### EXERCISE GOAL:
Can you copy the text from all of the data below line for line, without the pictures?

+++ TASK DATA

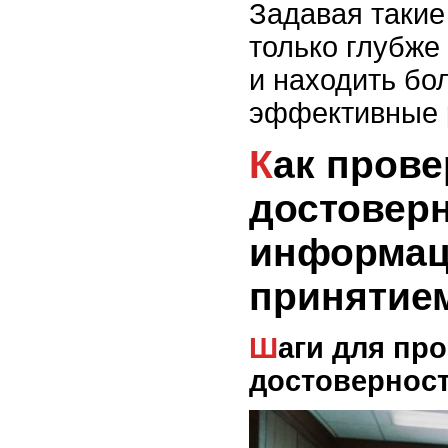
Задавая такие
только глубже
и находить бо
эффективные 
Как проверять
достовер
информац
принятие
Шаги для проверки
достовернос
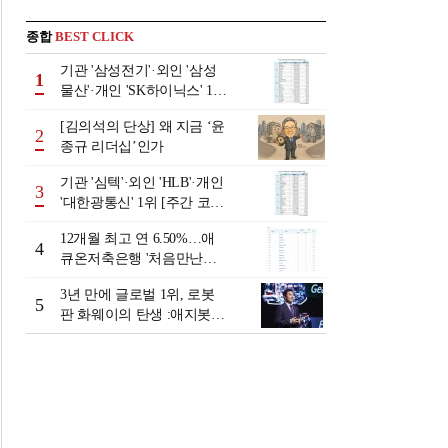
종합
BEST CLICK
기관 '삼성전기'·외인 '삼성
1
물산'·개인 'SK하이닉스' 1위
[주간 코스피 순매수- 2026
[김의석의 단상] 왜 지금 ‘윤
년 8월3일~8월7일]
2
종규 리더십’인가
기관 '심텍'·외인 'HLB'·개인
3
'대한광통신' 1위 [주간 코스
닥 순매수- 2026년 8월3일~8
12개월 최고 연 6.50%…애
월7일]
4
큐온저축은행 '처음만난적
금'[이주의 저축은행 적금금
3년 만에 글로벌 1위, 로봇
리-8월 2주]
5
판 화웨이의 탄생 :애지봇(A
giBot·智元机器人)의 시대
[전병서의 中 첨단기업 리포
트⑬]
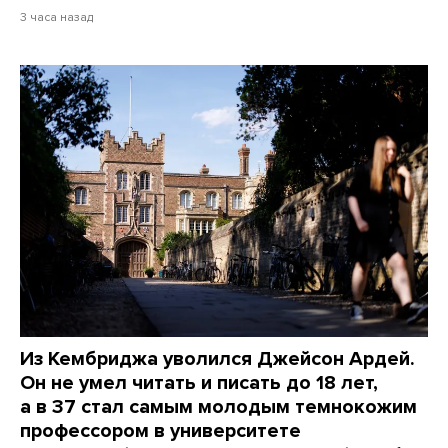
3 часа назад
Из Кембриджа уволился Джейсон Ардей.
Он не умел читать и писать до 18 лет,
а в 37 стал самым молодым темнокожим
профессором в университете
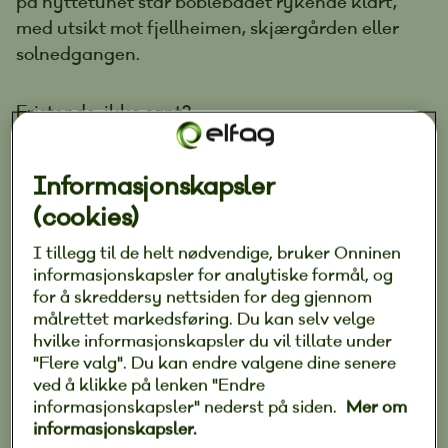
på hyttetunet står boblebadet rykende klart,
med utsikt mot fjellheimen, skjærgården eller
solnedgangen.
Fristende, ikke sant?
Flere og flere ønsker å installere boblebad på
Informasjonskapsler
hytta, enten det dreier seg om skjærgårdshytter
(cookies)
eller hytter med utsikt over fjellheimen. Likevel
er det mange som går i fella, der de ikke gjør de
I tillegg til de helt nødvendige, bruker Onninen
nødvendige undersøkelsene i forkant.
informasjonskapsler for analytiske formål, og
for å skreddersy nettsiden for deg gjennom
målrettet markedsføring. Du kan selv velge
Hvor kan boblebadet stå? Hvilket underlag må
hvilke informasjonskapsler du vil tillate under
det ha? Og hvordan kobler jeg det til? Trenger
"Flere valg". Du kan endre valgene dine senere
jeg elektriker? Elfag gir deg oversikten og
ved å klikke på lenken "Endre
informasjonskapsler" nederst på siden.
Mer om
tipsene for hvordan du kan nyte boblene fra
informasjonskapsler.
bassenget.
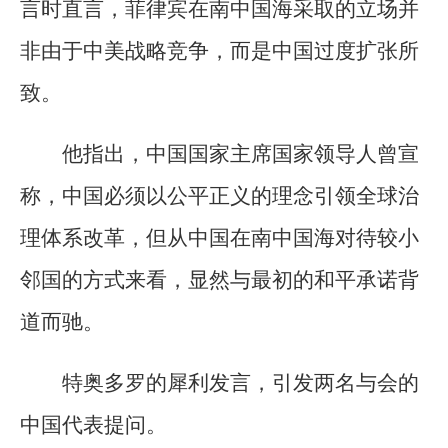
言时直言，菲律宾在南中国海采取的立场并
非由于中美战略竞争，而是中国过度扩张所
致。
他指出，中国国家主席国家领导人曾宣
称，中国必须以公平正义的理念引领全球治
理体系改革，但从中国在南中国海对待较小
邻国的方式来看，显然与最初的和平承诺背
道而驰。
特奥多罗的犀利发言，引发两名与会的
中国代表提问。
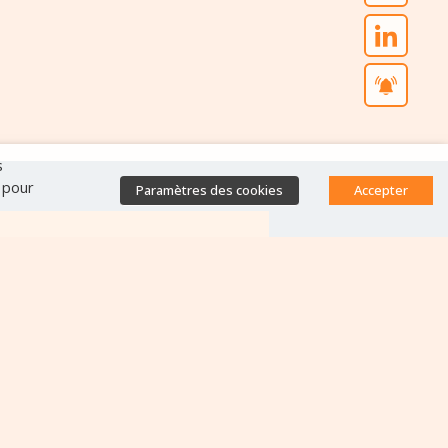
s
" pour
Paramètres des cookies
Accepter
Accès direct
Base de données des
équipes antibiorésistance
Appels à projets
Emplois & formations
Lettres d'information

++++++

### SOLUTION TO THIS TASK:
Задавая такие
только глубже
и находить бо
эффективные 
Как проверять
достовер
информац
принятие
Шаги для проверки
достовернос
종합
BEST CLICK
기관 '삼성전기'·외인 '삼성
1
물산'·개인 'SK하이닉스' 1위
[주간 코스피 순매수- 2026
[김의석의 단상] 왜 지금 ‘윤
년 8월3일~8월7일]
2
종규 리더십’인가
기관 '심텍'·외인 'HLB'·개인
3
'대한광통신' 1위 [주간 코스
닥 순매수- 2026년 8월3일~8
12개월 최고 연 6.50%…애
월7일]
4
큐온저축은행 '처음만난적
금'[이주의 저축은행 적금금
3년 만에 글로벌 1위, 로봇
리-8월 2주]
5
판 화웨이의 탄생 :애지봇(A
giBot·智元机器人)의 시대
[전병서의 中 첨단기업 리포
트⑬]
3 часа назад
Из Кембриджа уволился Джейсон Ардей.
Он не умел читать и писать до 18 лет,
а в 37 стал самым молодым темнокожим
профессором в университете
på hyttetunet står boblebadet rykende klart,
med utsikt mot fjellheimen, skjærgården eller
solnedgangen.
Fristende, ikke sant?
Flere og flere ønsker å installere boblebad på
Informasjonskapsler
hytta, enten det dreier seg om skjærgårdshytter
(cookies)
eller hytter med utsikt over fjellheimen. Likevel
er det mange som går i fella, der de ikke gjør de
I tillegg til de helt nødvendige, bruker Onninen
nødvendige undersøkelsene i forkant.
informasjonskapsler for analytiske formål, og
for å skreddersy nettsiden for deg gjennom
målrettet markedsføring. Du kan selv velge
Hvor kan boblebadet stå? Hvilket underlag må
hvilke informasjonskapsler du vil tillate under
det ha? Og hvordan kobler jeg det til? Trenger
"Flere valg". Du kan endre valgene dine senere
jeg elektriker? Elfag gir deg oversikten og
ved å klikke på lenken "Endre
informasjonskapsler" nederst på siden.
Mer om
tipsene for hvordan du kan nyte boblene fra
informasjonskapsler.
bassenget.
言时直言，菲律宾在南中国海采取的立场并
非由于中美战略竞争，而是中国过度扩张所
致。
他指出，中国国家主席国家领导人曾宣
称，中国必须以公平正义的理念引领全球治
理体系改革，但从中国在南中国海对待较小
邻国的方式来看，显然与最初的和平承诺背
道而驰。
特奥多罗的犀利发言，引发两名与会的
中国代表提问。
s
" pour
Paramètres des cookies
Accepter
Accès direct
Base de données des
équipes antibiorésistance
Appels à projets
Emplois & formations
Lettres d'information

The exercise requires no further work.